Ah, OK. Why is the binding in the above example not enabled by p=6Y-SYK? I thought that we had decided that in cases like this the enabler of the regulated function is the enabler of the binding. Maybe that decision was reversed at some point. So for example, PFK enzyme enabling the binding of ATP negatively regulates the phosphofructokinase activity enabled by the PFK.

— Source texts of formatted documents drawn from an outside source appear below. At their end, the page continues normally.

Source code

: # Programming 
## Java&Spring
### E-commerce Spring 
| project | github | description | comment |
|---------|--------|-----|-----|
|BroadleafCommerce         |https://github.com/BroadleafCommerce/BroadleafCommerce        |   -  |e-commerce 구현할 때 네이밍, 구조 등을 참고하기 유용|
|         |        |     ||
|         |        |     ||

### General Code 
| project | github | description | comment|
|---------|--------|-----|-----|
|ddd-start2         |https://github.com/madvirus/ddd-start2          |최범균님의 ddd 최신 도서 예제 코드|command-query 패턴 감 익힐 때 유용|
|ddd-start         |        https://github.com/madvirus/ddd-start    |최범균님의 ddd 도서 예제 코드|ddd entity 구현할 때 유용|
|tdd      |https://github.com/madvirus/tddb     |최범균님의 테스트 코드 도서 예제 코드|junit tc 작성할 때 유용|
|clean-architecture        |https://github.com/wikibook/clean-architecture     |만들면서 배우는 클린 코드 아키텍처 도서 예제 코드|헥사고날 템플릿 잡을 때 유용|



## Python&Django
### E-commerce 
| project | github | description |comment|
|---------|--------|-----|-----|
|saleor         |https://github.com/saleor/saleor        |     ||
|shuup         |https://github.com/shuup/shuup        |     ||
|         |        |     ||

goodb commented 4 years ago

@ukemi we definitely went back and forth on that one several times. This is where we have ended up. See rule 8 in https://docs.google.com/document/d/16-pFFG5MuYY3vDPXeacSBcAv5KB8WxQCE2S_9Ha4K-E/edit#

goodb commented 4 years ago

@ukemi is this the correct representation for entity regulation or do we need to go back and change the rule to add the enabler back in? (We certainly had it that way at one point.) Let me know as I'm in the middle of refreshing the numbers and would rather not repeat that process again if I don't need to.

ukemi commented 4 years ago

@thomaspd? @cmungall?

goodb commented 4 years ago

@ukemi @vanaukenk what is the resolution for the last question here. When a Binding activity node is introduced to account for regulation by a molecule, as in this picture https://github.com/geneontology/pathways2GO/issues/98#issuecomment-684968955 , and the activity node that is being regulated by the binding node has one of the inputs to the binding reaction as an enabler, should the binding node be enabled by that same enabling molecule or should it (as it is now) just have both molecules as inputs?

Lets decide and freeze.. Almost there.

vanaukenk commented 4 years ago

@thomaspd What are your thoughts on this one? This is another GO-CAM annotation question that we need to have a general SOP for, including our MOD imports.

goodb commented 4 years ago

resolved in meeting today.

Nodes introduced to account for regulation of a reaction (often by a small molecule but also by complexes) will be typed as Binding if the reaction they regulate has an enabler assigned and this enabler will also be added as an enabler (not an input) of the binding reaction. If there is no enabler, the new node will be typed with Molecular Event and only have the regulating molecule as an input.